For each potential selling day, the best profit would come from buying at the lowest price seen so far before that day.

As we scan through prices, we can track the minimum price encountered up to the current point. Then for each price, we calculate what profit we'd get if we sold today (current price minus the minimum so far).

This transforms the problem from checking all possible buy-sell pairs (which would require nested loops) into a single pass through the array.

By maintaining the running minimum, we're essentially asking at each step: 'If I sell today, what's the best I could have done by buying earlier?'

Imagine you're watching stock prices day by day. You want to remember the cheapest price you've seen so far (that's your best buying opportunity).

Each new day, you ask: 'If I sold today at the current price, and I had bought at the cheapest price I've seen, what would my profit be?' Keep track of the maximum profit across all days.

This way, you're always comparing today's price against the best possible buying price from the past.

The optimal approach uses a single pass through the array while maintaining two variables: the minimum price seen so far and the maximum profit found so far. For each price, we first update the maximum profit by comparing it with the profit we'd get if we sold at the current price (current price minus minimum price). Then we update the minimum price if the current price is lower.

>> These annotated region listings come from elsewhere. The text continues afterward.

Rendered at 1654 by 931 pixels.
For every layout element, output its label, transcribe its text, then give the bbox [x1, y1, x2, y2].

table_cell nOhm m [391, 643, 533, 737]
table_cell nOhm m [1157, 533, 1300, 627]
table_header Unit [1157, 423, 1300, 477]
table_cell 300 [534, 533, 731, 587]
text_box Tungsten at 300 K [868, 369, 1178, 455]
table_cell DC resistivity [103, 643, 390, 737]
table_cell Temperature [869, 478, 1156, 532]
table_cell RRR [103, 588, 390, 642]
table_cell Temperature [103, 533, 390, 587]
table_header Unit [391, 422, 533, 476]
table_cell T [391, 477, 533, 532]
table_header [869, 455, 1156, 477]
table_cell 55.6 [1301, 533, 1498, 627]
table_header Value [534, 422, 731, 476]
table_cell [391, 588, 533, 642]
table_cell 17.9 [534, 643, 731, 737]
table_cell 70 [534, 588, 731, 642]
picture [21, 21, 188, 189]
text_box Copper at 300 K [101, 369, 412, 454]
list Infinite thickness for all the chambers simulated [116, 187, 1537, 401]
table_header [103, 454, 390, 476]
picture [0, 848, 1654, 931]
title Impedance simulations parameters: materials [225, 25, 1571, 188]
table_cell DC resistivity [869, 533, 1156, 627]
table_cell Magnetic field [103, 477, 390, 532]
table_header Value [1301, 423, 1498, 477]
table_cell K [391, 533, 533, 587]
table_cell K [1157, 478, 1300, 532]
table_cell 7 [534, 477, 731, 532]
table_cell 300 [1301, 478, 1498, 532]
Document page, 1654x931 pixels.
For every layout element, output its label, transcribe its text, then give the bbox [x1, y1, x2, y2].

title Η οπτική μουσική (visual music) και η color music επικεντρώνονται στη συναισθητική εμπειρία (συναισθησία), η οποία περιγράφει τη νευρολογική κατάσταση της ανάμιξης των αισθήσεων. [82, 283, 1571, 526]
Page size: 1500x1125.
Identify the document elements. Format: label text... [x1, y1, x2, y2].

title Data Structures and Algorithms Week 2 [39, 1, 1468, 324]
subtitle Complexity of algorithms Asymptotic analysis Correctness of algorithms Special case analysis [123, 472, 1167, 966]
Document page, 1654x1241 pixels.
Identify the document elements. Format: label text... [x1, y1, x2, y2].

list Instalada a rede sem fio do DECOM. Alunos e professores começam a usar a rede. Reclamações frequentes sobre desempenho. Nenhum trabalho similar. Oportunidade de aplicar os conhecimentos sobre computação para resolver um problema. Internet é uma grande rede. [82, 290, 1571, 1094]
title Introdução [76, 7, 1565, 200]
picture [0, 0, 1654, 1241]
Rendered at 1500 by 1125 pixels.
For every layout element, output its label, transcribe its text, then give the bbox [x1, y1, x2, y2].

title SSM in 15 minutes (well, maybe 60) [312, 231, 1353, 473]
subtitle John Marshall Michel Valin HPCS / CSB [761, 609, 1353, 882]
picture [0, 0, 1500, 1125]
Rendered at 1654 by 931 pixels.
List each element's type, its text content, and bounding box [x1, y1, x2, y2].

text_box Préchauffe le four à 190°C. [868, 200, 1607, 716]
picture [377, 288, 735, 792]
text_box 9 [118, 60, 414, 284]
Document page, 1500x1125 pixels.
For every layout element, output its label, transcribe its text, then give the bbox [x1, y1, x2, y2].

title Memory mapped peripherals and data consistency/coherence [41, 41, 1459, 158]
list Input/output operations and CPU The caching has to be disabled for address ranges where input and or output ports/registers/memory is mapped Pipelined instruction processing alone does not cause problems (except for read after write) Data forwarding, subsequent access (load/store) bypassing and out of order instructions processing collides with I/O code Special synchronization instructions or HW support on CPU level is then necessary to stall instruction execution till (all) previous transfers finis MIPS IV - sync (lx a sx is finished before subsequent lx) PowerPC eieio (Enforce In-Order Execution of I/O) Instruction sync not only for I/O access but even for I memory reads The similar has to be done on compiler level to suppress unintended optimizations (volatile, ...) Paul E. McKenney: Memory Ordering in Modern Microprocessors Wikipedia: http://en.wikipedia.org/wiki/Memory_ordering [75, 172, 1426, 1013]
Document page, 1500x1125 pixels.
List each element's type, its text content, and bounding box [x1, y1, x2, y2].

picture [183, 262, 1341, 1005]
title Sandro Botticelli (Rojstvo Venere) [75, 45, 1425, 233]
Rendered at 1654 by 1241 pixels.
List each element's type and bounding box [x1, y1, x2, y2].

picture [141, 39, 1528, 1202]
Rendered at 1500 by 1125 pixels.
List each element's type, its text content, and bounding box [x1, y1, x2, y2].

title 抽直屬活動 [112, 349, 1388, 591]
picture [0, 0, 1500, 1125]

This ensures we always consider the best possible buying opportunity for each selling day.

def max_profit(prices):
    """
    Find maximum profit from one buy-sell transaction.
    Uses single pass with running minimum price tracking.
    """
    if not prices or len(prices) < 2:
        return 0
    
    # Track minimum price seen so far and maximum profit
    min_price = prices[0]
    max_profit = 0
    
    # Iterate through prices starting from second day
    for current_price in prices[1:]:
        # Calculate profit if we sell at current price
        potential_profit = current_price - min_price
        
        # Update maximum profit if current is better
        max_profit = max(max_profit, potential_profit)
        
        # Update minimum price if current is lower
        min_price = min(min_price, current_price)
    
    return max_profit

• Single-pass tracking pattern: When looking for optimal differences in arrays (max profit, max subarray), maintain a running minimum/maximum as you iterate - this transforms an O(n²) nested loop problem into O(n) by tracking the best candidate seen so far instead of rechecking all previous elements.
• Greedy state maintenance: Keep track of the minimum price encountered so far and calculate potential profit at each step - this works because the optimal solution only requires knowing the lowest buy point before the current sell point, not the entire price history.
• Two-variable optimization technique: Use just two variables (min_price and max_profit) instead of storing all previous values - at each position, update min_price if current is lower, then check if selling now (current - min_price) beats max_profit, demonstrating how stateful iteration eliminates need for extra space.
• Zero-initialization edge case: Initialize max_profit to 0 rather than negative infinity - this naturally handles the case where no profitable transaction exists (all prices decreasing) without requiring special conditional logic, since any negative profit calculation won't update the result.
• Left-to-right dependency pattern: This problem exemplifies the prefix minimum pattern where each position only depends on aggregate information from all previous positions - recognize this in problems asking for "best outcome considering all prior elements" like max subarray, water trapping, or stock trading variants.
• Real-world streaming data application: This single-pass, constant-space approach is ideal for streaming scenarios where you process data once as it arrives (stock tickers, sensor readings, log analysis) and can't store or revisit all historical data, making it production-ready for memory-constrained or real-time systems.